[LISTA DE TAREAS]:
**a.** Responda las siguientes preguntas sobre el texto acerca de la resurrección de Jesús:
(i) ¿Qué dos cosas no significa creer en la resurrección para los discípulos de Jesús?
(ii) ¿Qué es lo importante en lugar de creer en Jesús?
(iii) ¿A través de quiénes prosigue su obra el profeta de Nazaret?
**b.** Reanude el texto sobre la resurrección de Jesús a partir de su última oración.

[TEXTO EXTRAÍDO]:
Para los discípulos de Jesús creer en su resurrección no significa creer en una absurda e imposible reanimación de un cadáver o en una salida física de la tumba de uno que regresa de la muerte. Creer en la resurrección significa creer que la causa por la que Jesús luchó y murió es válida, también hoy; que su causa es también la nuestra; una causa por la que vale la pena vivir, luchar y morir.

Creer en la resurrección de Jesús significa creer que su palabra, su enseñanza, su proyecto, su causa, expresan los valores fundamentales de nuestra existencia. Significa creer que su acción, su palabra, su pensamiento, su fe, la cualidad de su humanidad, pueden dejar trazos profundos e indelebles en nuestra existencia, a tal punto que nuestra vida puede transformarse completamente. Lo importante no es creer en Jesús, sino creer como Jesús. No es tener fe en Jesús, sino tener la fe de Jesús. Es vivir según su Espíritu y ese estilo de vida suyo… que fascinaron al mundo. Si nuestra fe reproduce la fe de Jesús (es decir sus convicciones, su idea de Dios, su visión de la vida y de la historia humana, su actitud hacia los pobres, los marginados, los caídos, sus opciones frente a la riqueza y el poder) nuestra fe será tan crítica, conflictiva y combativa como la de la predicación de los Apóstoles o de Jesús.
A través de nosotros, sus discípulos, el profeta de Nazaret prosigue su obra. Ciertamente, hay un hombre que la maldad humana nos quitó; pero permanece y permanecerá siempre el hombre lleno del Espíritu de Dios, el modelo más realizado de humanidad, una luz sobre nuestro caminar y un camino de salvación. Permanecerá también aquel que nuestra fe, nuestra admiración y nuestro amor continuarán haciéndolo presente, vivo y resucitado, en nuestra vida y en nuestro mundo.

[DATOS PROPORCIONADOS]:
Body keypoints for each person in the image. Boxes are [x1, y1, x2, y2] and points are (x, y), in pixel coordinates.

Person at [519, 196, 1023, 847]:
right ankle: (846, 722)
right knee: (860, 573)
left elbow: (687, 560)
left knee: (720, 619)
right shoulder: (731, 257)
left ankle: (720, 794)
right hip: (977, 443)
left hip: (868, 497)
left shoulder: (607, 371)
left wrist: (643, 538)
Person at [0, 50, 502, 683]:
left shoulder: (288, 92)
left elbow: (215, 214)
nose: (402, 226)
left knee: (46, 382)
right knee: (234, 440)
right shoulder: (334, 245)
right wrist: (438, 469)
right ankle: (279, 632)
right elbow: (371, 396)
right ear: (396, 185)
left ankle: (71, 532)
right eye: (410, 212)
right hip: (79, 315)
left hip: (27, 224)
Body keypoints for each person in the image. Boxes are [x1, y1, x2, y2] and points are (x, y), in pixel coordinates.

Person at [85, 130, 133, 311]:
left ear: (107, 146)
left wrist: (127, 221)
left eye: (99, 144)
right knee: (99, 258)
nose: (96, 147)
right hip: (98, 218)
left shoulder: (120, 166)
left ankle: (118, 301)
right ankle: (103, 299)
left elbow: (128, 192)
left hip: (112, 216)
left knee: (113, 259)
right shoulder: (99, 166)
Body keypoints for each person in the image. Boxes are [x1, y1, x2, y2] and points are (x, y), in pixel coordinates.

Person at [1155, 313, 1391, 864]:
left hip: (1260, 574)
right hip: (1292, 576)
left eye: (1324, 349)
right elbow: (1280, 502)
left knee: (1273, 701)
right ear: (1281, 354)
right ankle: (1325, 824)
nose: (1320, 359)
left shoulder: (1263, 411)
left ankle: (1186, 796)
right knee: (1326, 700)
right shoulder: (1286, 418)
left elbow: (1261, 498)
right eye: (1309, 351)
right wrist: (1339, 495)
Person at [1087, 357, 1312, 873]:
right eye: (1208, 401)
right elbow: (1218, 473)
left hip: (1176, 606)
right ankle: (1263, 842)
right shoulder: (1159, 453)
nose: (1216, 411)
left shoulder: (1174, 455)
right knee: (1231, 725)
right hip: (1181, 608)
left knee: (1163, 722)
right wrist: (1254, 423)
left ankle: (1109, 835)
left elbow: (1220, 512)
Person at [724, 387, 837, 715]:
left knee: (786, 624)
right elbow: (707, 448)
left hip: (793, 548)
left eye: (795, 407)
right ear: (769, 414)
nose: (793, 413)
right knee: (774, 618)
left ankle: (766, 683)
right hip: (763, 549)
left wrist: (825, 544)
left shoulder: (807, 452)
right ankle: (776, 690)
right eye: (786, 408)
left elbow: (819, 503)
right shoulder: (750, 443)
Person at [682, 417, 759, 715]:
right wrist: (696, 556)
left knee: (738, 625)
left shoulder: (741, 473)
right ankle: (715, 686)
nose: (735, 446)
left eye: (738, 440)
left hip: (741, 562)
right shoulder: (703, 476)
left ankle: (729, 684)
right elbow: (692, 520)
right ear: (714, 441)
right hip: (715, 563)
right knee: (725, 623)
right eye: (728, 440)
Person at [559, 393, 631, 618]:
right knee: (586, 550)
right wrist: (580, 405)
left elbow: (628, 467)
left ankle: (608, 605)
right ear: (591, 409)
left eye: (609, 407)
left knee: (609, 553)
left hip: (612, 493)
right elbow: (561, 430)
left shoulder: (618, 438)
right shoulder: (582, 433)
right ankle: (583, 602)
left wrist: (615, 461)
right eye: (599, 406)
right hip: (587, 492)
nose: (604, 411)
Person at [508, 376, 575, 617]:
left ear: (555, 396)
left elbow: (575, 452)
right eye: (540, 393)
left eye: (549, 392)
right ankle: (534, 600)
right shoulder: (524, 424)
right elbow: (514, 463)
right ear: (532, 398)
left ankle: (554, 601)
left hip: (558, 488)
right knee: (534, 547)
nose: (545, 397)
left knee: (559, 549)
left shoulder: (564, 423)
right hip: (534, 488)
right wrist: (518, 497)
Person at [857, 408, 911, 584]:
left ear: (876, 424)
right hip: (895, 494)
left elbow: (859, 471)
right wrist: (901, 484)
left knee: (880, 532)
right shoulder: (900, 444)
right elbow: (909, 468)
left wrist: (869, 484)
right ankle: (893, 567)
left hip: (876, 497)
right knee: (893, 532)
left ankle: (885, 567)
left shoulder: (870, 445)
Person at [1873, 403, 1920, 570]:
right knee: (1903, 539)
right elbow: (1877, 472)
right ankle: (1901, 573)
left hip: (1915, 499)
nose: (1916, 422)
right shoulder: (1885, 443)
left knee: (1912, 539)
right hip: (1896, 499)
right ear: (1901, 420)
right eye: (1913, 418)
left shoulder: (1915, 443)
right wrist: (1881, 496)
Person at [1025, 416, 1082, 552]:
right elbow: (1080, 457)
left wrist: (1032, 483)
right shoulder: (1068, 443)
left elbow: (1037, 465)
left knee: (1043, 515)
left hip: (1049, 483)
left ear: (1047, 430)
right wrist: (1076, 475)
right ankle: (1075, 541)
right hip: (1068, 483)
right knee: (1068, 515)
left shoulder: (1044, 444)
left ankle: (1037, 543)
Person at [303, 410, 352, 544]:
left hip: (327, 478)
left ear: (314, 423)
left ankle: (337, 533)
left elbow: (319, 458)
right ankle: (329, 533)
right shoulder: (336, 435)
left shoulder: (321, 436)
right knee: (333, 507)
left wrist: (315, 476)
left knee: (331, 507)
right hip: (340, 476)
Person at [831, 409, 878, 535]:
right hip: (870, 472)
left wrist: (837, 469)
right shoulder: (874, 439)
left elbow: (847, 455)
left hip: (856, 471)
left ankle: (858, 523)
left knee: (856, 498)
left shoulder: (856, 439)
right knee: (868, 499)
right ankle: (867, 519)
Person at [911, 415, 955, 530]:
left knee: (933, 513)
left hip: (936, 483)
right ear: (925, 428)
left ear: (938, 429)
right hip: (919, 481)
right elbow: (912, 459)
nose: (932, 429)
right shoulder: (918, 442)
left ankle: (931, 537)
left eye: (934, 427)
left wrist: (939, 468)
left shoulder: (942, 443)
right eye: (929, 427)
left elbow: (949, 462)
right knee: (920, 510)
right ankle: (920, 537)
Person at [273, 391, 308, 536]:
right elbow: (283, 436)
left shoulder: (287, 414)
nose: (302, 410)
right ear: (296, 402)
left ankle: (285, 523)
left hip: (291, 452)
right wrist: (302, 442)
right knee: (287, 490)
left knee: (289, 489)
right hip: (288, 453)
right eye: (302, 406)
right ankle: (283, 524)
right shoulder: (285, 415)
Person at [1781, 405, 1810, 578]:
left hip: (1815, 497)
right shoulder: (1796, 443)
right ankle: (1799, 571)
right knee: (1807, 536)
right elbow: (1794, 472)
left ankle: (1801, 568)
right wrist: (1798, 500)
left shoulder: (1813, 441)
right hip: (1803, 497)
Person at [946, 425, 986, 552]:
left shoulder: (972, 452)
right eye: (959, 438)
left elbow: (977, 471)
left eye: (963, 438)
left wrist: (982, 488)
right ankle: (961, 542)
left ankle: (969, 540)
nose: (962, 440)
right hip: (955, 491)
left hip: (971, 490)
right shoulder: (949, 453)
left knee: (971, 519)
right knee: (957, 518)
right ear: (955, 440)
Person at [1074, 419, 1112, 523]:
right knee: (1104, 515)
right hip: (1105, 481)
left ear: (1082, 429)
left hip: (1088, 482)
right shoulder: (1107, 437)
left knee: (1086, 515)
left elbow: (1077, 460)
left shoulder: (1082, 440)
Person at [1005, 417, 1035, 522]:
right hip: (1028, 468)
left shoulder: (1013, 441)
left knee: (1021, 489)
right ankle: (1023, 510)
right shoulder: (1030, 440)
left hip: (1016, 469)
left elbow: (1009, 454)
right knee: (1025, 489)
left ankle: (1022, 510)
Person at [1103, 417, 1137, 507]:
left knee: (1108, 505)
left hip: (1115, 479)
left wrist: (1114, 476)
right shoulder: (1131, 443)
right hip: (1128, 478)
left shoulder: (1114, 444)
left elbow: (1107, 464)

[RESPUESTAS POR TAREA]:
**a.**
(i) Creer en una absurda e imposible reanimación de un cadáver, o en una salida física de la tumba de uno que regresa de la muerte.
(ii) Creer como Jesús.
(iii) A través de nosotros, sus discípulos.

**b.**
Bruno Mori  

 (traducción: Ernesto Baquer)  

LA RESURRECCION, FENOMENO DE FE

Sin la fe no hay resurreccion


Original: http://brunomori39.blogspot.com.uy/2012/07/ce-qui-est-possible-de-croire-propos-de.html.

Las personas que han leído mi entrada anterior, quizá tengan la impresión que el autor no cree en la resurrección de Jesús. Es verdad que no soy capaz de aceptar una concepción material de este acontecimiento. Pero estoy profundamente convencido que, si hay una vida en Dios después de la muerte, Jesús vive en esa vida ahora y por siempre.

La experiencia espiritual más cercana a la fe en la resurrección de Jesús es indudablemente la experiencia humana del amor. Si ustedes han vivido el amor, sabrán que la persona amada no tiene o no necesita estar físicamente presente para habitarles, para vivir en ustedes y para hacerlos vivir. El amor tiene el poder de dar vida al amante y al amado. Por eso se dice en la Biblia que "el amor es más fuerte que la muerte". Es que sólo el amor es capaz de garantizar que, incluso los muertos, continúen vivos. Veámoslo más de cerca.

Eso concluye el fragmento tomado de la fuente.